Mansuy, en bonne pédagogue, rappelle que pour que des changements puissent se transmettre d’une génération à une autre, il faut que les cellules germinales, c’est-à-dire les gamètes (ovules pour les femelles, spermatozoïdes pour les mâles), aient subi des modifications de leur matériel génétique (la molécule d’ADN). Se concentrant sur les spermatozoïdes pour des raisons techniques, elle rappelle aussi que le stress subi en bas âge, en plus d’affecter les cellules somatique (non germinales) de l’individu (incluant ses neurones, vu les effets comportementaux observés) vont influencer aussi l’ADN de leurs spermatozoïdes, ce qui explique l’effet transmis à leur descendance. Mais l’observation encore plus surprenante est que ces modifications demeurent chez cette progéniture au point d’être intégrées à leurs propres spermatozoïdes et ainsi affecter la 3e génération !
Et l’intérêt des travaux de Mansuy et de son équipe a été de confirmer le rôle de certaines modifications moléculaires que subit l’ADN lors de ce phénomène. Sans entrer trop dans les détails biochimiques, rappelons tout de même que lorsqu’on parle de modifications épigénétiques, le préfixe «épi» renvoie à l’idée que les modifications en questions n’affectent pas directement l’ordre des bases nucléiques qui détermine tel ou tel gène (autrement, on parlerait de mutation génétique).

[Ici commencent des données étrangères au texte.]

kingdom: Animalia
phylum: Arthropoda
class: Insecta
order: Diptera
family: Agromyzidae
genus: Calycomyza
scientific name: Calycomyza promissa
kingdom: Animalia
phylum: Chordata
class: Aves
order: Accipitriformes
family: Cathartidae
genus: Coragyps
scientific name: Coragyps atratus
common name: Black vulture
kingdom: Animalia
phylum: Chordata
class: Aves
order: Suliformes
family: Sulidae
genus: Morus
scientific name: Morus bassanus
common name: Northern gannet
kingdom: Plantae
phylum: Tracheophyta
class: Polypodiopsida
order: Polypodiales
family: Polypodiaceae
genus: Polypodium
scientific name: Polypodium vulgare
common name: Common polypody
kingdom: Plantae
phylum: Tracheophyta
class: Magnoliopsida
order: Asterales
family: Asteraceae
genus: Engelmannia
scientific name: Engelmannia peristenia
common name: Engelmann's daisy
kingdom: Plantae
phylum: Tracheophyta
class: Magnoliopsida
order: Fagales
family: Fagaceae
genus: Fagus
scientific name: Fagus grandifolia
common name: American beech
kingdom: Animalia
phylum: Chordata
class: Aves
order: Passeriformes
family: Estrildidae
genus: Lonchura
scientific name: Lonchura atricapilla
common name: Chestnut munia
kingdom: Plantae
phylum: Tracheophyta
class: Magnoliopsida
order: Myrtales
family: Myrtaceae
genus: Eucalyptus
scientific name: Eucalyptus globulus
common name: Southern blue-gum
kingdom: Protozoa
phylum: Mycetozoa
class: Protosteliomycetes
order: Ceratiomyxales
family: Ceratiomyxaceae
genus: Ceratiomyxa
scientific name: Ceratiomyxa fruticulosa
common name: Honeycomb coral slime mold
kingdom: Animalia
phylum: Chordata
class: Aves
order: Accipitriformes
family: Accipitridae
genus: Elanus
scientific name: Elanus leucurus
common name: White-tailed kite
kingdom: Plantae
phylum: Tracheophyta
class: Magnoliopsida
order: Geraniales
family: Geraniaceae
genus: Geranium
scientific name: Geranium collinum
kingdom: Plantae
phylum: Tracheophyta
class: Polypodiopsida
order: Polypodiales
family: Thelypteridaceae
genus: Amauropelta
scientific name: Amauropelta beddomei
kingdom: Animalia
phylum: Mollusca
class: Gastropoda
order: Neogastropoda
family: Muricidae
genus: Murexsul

Ce sont plutôt de petits groupements chimiques qui, en se fixant sur l’ADN (ou sur les histones, les protéines servant à compacter la très longue chaîne d’ADN dans chacune de nos cellules (voir l’image en haut de ce billet)), vont permettre à ce gène de «s’exprimer» plus ou moins facilement (c’est-à-dire de produire la protéine dont il est responsable).
Les travaux de Mansuy ont donc montré le rôle essentiel de trois mécanismes épigénétiques distincts dans cette transmission intergénérationnelle, soit 1) la méthylation de l’ADN (qui ralentit l’expression du gène); 2) des modifications biochimiques semblables sur les protéines histones (qui ont plutôt tendance à favoriser l’expression du gène); et 3) un mécanisme découvert plus récemment, les ARN non-codants qui diffusent dans le cytoplasme de la cellule.
Tous ces mécanismes moléculaires complexes se seraient mis en place, pensent les scientifiques, parce qu’ils offrent au fond aux organismes vivants une façon de s’adapter temporairement (sur quelques générations) à des modifications parfois hostiles de leur environnement (on pense à des pics de prédateurs ou à des famines). Comme le fait d’ailleurs remarquer Isabelle Mansuy à la fin de son exposé, il demeure difficile d’établir si ces changements de comportement induits par des stress (aux conséquences négatives pour les êtres humains d’aujourd’hui) n’ont pas pu avoir il y a longtemps des effets globaux positifs pour la survie en milieu naturel. Et c’est pourquoi ils seraient là, et pourquoi on a intérêt à les comprendre puisqu’ils sont encore présents en nous. Et que leurs effets s’ajoutent à toutes les susceptibilités génétiques classiques dont on est loin également de comprendre toute la complexité.